When literary agent Richard Curtis and his wife, Leslie, heard about journalist Michael Gross’ unauthorized Metropolitan Museum exposé Rogues’ Gallery, they wanted to check it out. Literally! So they searched the online catalog of the New York Public Library. But the book wasn’t listed. Then they called the library and got “kind of a vague answer,” Mr. Curtis said.
Then he remembered Rogues’ Gallery had stirred up some controversy regarding Annette de la Renta, who is a trustee of both the Met and the NYPL.
“A lot of books don’t get in the library,” Mr. Curtis conceded. “It just may be that they’re a little slow to get their act together. But given the social connections, you just have to wonder.”
According to Peter Gethers, the book’s editor, attorneys for Ms. de la Renta have sent more than one “strongly worded” letter to Random House, the publisher of Rogues’ Gallery, about the final section, which focuses on her and her mother, Jane Engelhard. (Ms. de la Renta’s attorney did not respond to requests for comment.)
Mr. Gethers said the library ordered copies of the book, and those orders would have been filled within two weeks of the book’s publication, on May 5. “It makes no sense that the library isn’t carrying the book,” he said. “I’m sure they have not taken books for sexual content, but I’ve never heard of the New York Public Library not carrying a book for political or social content.” (He also edited Kitty Kelley’s book about the Bush dynasty; the NYPL has 33 copies of that.)

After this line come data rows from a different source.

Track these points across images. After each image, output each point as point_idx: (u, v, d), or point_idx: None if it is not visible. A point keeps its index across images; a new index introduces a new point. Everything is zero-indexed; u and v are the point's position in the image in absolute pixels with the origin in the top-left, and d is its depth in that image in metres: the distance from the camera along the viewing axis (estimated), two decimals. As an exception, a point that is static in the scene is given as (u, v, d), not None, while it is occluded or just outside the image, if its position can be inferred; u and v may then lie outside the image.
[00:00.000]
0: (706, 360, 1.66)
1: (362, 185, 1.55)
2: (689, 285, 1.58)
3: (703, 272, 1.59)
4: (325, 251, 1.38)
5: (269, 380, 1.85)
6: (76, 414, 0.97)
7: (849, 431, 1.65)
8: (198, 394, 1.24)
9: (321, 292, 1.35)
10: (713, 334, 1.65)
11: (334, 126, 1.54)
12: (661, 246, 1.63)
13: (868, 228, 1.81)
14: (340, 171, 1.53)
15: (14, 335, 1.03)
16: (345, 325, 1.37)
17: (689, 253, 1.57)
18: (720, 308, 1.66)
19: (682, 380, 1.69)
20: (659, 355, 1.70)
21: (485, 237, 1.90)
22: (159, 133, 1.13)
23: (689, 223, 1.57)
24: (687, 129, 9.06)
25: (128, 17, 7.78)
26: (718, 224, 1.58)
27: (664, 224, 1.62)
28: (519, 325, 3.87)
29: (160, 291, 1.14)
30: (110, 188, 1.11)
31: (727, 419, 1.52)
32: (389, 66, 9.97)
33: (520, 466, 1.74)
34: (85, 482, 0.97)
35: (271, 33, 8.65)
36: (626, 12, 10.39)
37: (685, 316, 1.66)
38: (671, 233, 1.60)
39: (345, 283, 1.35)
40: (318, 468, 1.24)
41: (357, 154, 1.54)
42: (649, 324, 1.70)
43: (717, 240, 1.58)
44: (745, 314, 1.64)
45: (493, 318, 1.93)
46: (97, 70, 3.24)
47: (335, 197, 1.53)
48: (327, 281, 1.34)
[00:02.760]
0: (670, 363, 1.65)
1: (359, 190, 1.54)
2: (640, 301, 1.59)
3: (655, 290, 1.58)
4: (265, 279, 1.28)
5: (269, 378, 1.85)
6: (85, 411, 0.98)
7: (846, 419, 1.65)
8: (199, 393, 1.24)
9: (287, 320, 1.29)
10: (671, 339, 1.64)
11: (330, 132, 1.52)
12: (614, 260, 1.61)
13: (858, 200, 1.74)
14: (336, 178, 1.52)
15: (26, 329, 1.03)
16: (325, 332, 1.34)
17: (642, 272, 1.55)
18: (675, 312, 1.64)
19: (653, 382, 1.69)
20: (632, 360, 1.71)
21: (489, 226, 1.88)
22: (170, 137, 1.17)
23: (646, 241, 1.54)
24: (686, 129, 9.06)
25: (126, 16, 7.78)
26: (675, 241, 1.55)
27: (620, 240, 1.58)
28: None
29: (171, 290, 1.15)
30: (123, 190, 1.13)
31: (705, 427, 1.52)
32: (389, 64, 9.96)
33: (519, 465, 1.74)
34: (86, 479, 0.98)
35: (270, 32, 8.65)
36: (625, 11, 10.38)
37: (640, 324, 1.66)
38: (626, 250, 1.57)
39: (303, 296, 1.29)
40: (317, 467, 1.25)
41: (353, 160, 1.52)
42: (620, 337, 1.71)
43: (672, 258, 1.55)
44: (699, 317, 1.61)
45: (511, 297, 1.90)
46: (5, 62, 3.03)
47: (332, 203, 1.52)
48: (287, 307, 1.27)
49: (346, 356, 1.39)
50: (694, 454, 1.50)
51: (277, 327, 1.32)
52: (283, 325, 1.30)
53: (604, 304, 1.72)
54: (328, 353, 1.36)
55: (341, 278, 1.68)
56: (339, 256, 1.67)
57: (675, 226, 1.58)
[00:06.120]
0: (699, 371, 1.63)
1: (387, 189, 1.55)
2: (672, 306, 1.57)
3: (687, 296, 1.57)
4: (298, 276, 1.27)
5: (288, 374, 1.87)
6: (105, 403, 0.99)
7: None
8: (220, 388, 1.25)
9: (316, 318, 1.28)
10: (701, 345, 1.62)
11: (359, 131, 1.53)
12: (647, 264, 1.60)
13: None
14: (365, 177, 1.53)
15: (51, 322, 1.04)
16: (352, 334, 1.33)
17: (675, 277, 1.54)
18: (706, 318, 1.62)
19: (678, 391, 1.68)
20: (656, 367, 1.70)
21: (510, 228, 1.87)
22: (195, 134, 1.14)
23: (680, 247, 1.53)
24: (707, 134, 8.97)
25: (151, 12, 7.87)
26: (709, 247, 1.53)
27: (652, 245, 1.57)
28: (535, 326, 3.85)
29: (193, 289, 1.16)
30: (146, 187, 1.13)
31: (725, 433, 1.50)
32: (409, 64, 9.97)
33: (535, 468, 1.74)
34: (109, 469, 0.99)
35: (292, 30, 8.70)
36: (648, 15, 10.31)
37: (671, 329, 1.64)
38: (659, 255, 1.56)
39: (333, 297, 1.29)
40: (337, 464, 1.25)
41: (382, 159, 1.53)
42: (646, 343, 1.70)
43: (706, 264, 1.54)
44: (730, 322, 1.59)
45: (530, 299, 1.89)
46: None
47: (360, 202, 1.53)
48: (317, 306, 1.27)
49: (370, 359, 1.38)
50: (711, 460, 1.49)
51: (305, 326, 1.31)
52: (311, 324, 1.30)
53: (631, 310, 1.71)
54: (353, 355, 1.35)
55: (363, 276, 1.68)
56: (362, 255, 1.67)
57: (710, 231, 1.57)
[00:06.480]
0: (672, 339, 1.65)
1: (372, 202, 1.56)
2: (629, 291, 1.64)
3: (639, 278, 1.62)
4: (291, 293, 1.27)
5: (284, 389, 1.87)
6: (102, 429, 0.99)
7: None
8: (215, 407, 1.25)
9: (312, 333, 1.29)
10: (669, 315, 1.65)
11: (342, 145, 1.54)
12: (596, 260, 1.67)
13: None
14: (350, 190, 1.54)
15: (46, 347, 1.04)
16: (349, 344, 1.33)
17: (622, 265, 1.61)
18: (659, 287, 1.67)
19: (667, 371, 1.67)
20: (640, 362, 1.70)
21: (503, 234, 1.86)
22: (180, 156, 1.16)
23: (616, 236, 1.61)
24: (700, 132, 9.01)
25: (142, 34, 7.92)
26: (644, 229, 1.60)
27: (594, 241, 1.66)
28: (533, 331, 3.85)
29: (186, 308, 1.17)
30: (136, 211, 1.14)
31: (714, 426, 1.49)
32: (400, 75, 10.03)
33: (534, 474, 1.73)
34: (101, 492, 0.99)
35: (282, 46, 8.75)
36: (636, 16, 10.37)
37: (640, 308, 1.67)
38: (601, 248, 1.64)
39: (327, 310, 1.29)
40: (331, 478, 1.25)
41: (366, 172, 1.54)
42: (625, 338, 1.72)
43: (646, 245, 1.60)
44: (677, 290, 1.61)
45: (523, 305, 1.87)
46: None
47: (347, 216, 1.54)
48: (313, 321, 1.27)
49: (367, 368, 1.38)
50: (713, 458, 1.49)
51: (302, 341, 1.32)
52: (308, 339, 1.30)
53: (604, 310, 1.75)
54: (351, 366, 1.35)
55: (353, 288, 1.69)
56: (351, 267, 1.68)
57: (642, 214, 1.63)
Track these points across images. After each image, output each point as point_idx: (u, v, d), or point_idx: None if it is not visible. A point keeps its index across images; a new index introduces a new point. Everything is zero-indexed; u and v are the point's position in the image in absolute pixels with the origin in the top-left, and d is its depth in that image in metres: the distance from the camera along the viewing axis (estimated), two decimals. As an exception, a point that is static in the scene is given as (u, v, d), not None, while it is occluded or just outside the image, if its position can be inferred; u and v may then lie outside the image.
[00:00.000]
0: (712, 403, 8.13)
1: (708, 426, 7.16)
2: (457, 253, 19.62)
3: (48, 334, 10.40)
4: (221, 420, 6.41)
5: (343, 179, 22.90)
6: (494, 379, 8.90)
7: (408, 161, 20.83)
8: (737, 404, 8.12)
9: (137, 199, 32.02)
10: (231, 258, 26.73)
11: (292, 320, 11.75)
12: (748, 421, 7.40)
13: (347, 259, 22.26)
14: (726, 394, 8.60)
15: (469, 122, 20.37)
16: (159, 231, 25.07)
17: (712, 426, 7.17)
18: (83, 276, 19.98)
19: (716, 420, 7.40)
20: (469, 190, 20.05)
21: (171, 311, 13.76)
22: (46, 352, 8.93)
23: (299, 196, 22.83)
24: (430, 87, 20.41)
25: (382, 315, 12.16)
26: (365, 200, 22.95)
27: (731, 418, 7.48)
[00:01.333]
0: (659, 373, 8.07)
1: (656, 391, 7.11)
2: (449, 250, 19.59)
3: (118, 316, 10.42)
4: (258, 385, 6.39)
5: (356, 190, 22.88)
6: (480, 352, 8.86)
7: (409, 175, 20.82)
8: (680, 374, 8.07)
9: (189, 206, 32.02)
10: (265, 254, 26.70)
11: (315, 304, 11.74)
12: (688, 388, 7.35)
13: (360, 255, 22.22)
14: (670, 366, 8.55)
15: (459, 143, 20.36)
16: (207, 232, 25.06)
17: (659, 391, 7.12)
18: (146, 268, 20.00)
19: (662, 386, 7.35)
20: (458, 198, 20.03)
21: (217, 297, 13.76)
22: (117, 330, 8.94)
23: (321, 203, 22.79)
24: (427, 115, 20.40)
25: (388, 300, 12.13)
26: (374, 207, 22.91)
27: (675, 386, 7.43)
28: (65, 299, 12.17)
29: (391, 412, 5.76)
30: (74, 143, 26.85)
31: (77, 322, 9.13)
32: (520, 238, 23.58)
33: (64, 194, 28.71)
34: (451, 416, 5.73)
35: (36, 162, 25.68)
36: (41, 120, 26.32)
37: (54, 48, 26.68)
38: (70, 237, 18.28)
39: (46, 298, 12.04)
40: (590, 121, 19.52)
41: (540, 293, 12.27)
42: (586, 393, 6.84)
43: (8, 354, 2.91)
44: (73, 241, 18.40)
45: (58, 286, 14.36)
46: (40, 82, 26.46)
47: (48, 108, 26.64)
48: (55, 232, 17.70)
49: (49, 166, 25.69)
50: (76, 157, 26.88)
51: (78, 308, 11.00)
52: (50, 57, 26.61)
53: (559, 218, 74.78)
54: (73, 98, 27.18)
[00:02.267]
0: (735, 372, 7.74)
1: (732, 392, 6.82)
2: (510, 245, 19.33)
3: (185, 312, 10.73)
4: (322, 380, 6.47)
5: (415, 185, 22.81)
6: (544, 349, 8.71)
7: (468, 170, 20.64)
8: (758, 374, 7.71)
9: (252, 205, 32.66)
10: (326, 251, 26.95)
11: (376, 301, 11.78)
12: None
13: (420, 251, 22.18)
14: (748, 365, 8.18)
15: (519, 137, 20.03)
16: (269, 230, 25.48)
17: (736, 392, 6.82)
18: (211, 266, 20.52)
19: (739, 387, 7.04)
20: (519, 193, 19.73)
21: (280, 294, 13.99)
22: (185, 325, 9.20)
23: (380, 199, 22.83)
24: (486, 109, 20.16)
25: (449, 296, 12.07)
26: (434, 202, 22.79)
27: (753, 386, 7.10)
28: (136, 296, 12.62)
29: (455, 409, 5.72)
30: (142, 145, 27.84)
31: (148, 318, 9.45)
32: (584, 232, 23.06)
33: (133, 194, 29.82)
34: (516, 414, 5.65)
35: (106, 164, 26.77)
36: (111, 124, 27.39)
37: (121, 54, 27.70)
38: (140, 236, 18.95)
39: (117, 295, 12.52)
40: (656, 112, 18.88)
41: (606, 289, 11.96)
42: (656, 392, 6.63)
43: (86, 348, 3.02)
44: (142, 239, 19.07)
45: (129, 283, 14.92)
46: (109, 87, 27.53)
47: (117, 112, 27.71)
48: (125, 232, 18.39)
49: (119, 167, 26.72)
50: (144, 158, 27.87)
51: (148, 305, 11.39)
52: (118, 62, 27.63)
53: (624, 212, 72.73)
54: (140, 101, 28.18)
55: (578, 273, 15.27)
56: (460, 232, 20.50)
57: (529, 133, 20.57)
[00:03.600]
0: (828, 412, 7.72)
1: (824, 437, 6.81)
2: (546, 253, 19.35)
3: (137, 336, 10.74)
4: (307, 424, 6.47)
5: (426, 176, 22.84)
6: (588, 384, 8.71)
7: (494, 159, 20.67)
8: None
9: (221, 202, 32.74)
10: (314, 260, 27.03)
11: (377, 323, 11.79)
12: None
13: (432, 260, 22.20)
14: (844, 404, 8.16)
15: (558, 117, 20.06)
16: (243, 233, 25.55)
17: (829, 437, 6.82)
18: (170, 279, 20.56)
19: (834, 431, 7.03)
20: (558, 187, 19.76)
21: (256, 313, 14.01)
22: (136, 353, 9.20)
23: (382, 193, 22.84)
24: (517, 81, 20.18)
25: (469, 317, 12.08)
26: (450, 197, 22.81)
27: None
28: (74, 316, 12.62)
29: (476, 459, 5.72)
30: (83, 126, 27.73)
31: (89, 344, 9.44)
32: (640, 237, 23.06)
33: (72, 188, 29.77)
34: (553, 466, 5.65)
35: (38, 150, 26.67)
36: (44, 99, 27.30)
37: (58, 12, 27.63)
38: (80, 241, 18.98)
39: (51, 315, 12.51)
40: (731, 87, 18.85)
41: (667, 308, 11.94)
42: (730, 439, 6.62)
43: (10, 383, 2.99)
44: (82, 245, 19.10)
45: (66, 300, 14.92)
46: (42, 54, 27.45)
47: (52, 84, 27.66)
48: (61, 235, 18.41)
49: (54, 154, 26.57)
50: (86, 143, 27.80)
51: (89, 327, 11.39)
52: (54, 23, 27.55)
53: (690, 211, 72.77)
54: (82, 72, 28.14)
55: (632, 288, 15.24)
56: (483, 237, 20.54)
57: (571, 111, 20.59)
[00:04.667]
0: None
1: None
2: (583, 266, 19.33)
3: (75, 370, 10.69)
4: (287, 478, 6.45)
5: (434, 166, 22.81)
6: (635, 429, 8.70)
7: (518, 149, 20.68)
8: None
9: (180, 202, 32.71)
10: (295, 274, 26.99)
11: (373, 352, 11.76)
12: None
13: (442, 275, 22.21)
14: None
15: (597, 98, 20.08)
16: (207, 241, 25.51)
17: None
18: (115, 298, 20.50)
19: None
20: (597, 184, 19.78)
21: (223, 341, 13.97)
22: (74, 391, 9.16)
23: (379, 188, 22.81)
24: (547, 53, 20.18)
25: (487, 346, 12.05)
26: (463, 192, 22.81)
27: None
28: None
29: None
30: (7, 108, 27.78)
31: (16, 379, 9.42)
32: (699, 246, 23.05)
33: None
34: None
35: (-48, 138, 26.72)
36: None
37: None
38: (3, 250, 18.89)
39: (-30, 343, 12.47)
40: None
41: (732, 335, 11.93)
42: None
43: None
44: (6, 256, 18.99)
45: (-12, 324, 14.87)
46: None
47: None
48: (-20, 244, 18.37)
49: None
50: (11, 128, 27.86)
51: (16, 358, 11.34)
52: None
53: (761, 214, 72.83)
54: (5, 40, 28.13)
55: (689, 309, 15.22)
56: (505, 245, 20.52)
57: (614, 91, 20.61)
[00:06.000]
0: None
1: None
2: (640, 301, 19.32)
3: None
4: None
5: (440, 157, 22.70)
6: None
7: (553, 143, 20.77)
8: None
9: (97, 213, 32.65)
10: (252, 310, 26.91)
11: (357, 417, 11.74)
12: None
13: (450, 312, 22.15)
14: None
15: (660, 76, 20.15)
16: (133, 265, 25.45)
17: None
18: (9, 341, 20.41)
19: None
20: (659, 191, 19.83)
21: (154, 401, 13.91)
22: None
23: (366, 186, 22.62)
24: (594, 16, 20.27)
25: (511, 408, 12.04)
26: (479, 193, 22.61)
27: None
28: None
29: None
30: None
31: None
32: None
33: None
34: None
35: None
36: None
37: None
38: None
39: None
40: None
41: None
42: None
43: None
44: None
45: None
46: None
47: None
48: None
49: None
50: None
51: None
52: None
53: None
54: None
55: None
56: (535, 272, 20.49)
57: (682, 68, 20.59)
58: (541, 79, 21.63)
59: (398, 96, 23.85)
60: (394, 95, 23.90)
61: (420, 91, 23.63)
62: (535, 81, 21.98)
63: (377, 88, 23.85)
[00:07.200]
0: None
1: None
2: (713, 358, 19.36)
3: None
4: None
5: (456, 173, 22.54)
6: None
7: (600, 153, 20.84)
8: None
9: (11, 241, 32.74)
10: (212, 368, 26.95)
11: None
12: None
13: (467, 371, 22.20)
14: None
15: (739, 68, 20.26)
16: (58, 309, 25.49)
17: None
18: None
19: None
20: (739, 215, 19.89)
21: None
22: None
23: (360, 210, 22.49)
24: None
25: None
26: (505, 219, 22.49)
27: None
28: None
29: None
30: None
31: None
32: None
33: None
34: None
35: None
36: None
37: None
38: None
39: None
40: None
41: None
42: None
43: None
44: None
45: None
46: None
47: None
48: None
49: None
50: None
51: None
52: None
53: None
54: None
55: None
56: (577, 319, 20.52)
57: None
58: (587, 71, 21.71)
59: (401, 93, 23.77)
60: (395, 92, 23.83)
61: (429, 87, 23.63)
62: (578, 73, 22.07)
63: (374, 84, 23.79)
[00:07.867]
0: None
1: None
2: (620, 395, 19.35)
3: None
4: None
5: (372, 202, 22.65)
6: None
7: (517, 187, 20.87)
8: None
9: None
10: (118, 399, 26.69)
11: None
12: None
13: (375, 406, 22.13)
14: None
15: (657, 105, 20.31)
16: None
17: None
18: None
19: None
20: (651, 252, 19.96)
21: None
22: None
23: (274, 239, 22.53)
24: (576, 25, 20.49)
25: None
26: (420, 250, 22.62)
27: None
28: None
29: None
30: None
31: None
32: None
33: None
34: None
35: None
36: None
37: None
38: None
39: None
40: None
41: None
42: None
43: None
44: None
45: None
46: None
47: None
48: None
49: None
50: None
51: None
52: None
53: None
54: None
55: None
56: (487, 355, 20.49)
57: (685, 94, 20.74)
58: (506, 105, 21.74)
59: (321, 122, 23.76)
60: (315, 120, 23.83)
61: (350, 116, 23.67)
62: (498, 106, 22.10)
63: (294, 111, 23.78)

Library officials had no comment on the situation, so the Transom called the main help desk. The librarian on the other end seemed puzzled by his inability to find the book in the library system, though he said books often take between a week and four months to catalog. More popular books tend to get priority, he said, and after pulling up Mr. Gross’ previous books, he seemed to think this one would fall in that class. He also said that books are often in the system even as they undergo cataloging, but he saw no sign of Rogues’ Gallery.
In general, Ms. de la Renta appears to be a rather committed booster of the cataloging process. The library’s 2008 annual report lists an Anne E. de la Renta Cataloging Endowment Fund as part of a list of endowments that were started with a donation of at least $100,000. The library has 18 circulating copies of Losing Mum and Pup by Christopher Buckley, which came out on the same day as Rogues’ Gallery. It has more than 20 copies of Resilience by Elizabeth Edwards, which came out a week later.
But if you want to borrow a copy of Rogue’s Gallery, you’ll have to head to the outer boroughs: The Brooklyn Public Library has 18 copies in circulation; the Queens Library has 61. As for Mr. Curtis? “I paid retail for it, which, for a professional literary agent, is scandalous.”